A: Kids in New York City need what kids everywhere need. They need strong and supportive personal networks. They need to feel loved and cared for. They need high quality schools, which embrace them, and challenge them, supported by well-trained teachers, who have effective teaching materials. Our young people face challenges, but they have so much brilliance – so much potential – and simply need the resources and supports to spark their genius. We can’t rely on a single sector alone to create the system kids need to thrive. This is about creating an ecosystem – schools working in partnership with community organizations, local cultural institutions, and more. ExpandED has an important track record of being a bridge between schools and the community.

What’s so exciting is that the tutoring intervention will be even more impactful because of the rollout of a new, science-backed approach to literacy education this school year called NYC Reads which seeks to transform the way our schools approach teaching reading. When you have a stronger system, layering High Impact Tutoring as a supplemental intervention will yield stronger results for those grade school students who are struggling with their reading and English studies.

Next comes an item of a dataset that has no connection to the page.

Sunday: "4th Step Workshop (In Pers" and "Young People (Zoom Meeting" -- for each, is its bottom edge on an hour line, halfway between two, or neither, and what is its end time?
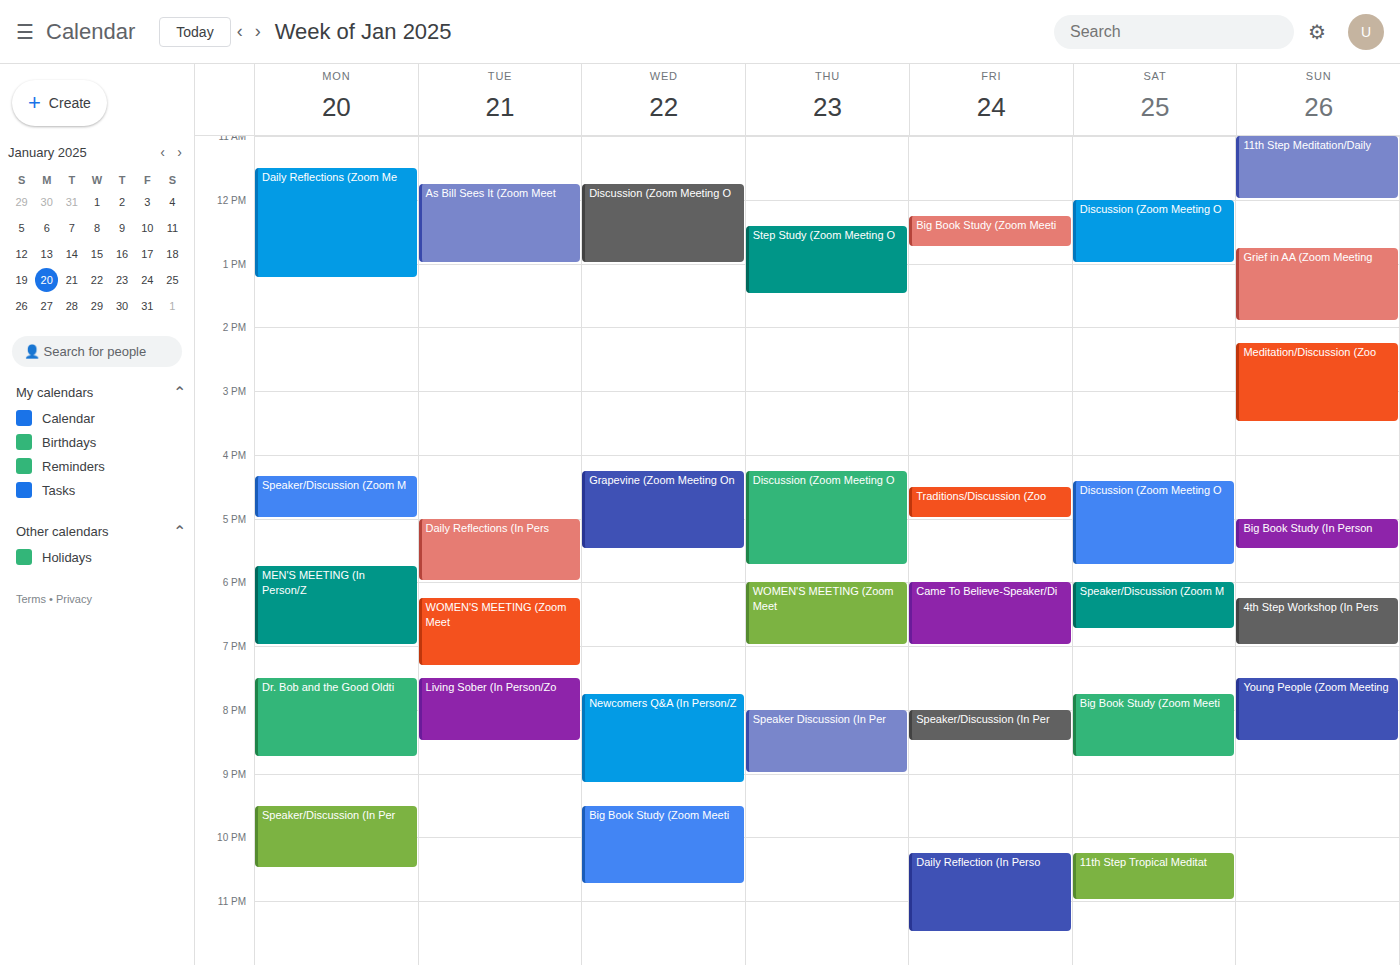
"4th Step Workshop (In Pers": 7:00 PM, exactly on the 7 PM line. "Young People (Zoom Meeting": 8:30 PM, halfway between the 8 PM and 9 PM lines.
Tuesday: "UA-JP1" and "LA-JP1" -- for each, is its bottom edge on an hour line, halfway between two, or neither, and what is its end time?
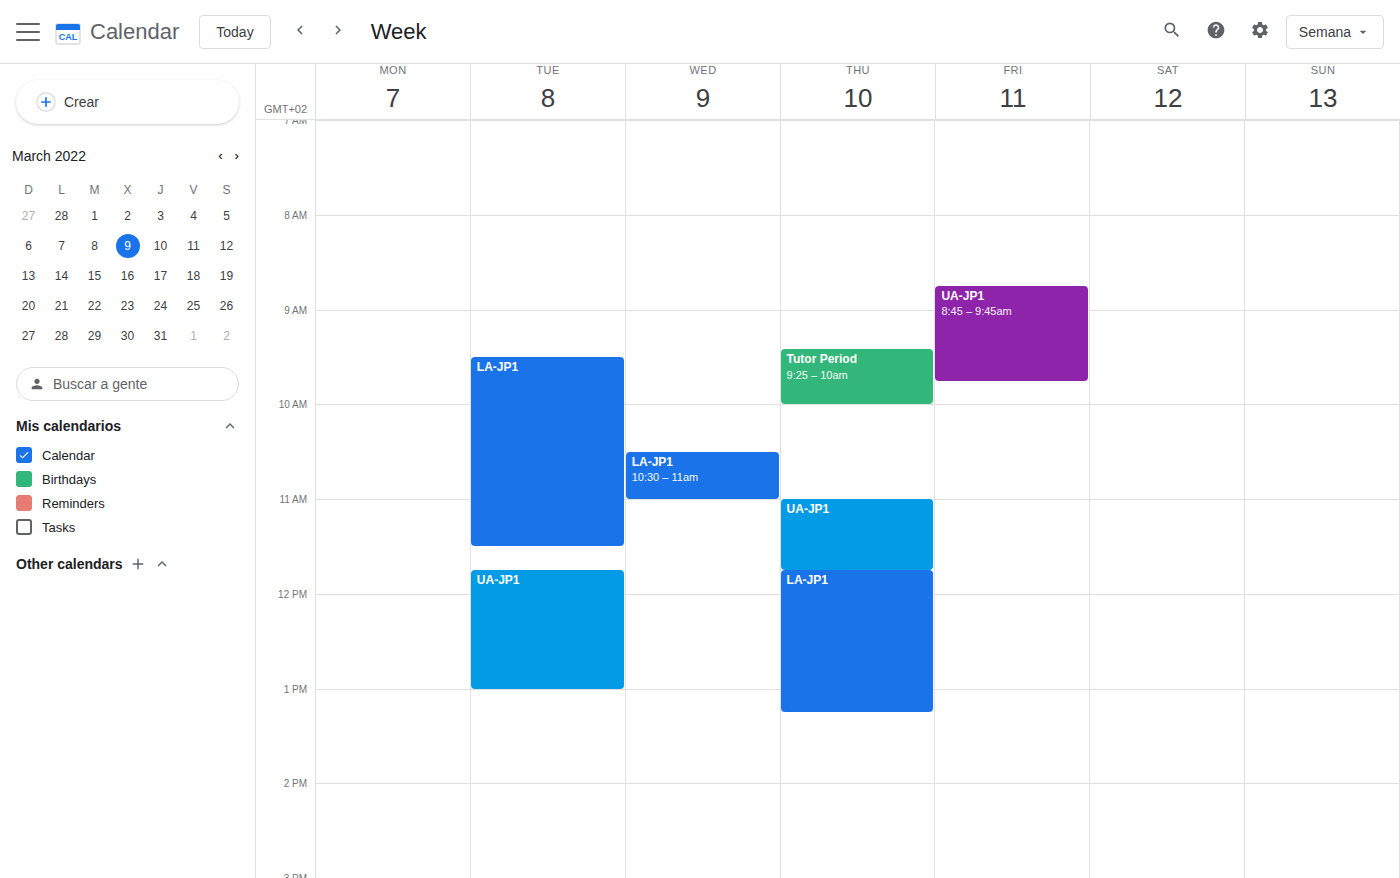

Q: What developments and changes do you believe will significantly shape the future of afterschool programs in the coming years?

A: We’ve been talking a lot about how the pandemic affected schools and learning. But the pandemic will have a lasting impact on the City’s economy as well – and we know how important it is to provide support for working parents. As a parent, if you don’t have a place to send your child that’s safe, you can’t go to work. You can’t participate in the economy. That’s no good for the family because it means you can’t earn money for your kids. But it’s also devastating for the city because it means that our businesses don’t have the talent and the labor they need to grow. What’s so wonderful about after school programs is that they’re an incredible one-two punch that provides an opportunity for kids to discover their interests, get tutoring and do their homework and they are also a critical platform for workforce development. I believe that the after-school model ExpandED helped pioneer and grow is the right one. We are in a moment where our society will greatly benefit from investments that bring these programs to all communities – and particularly for Black and brown families, who continue to suffer adverse economic effects of the pandemic.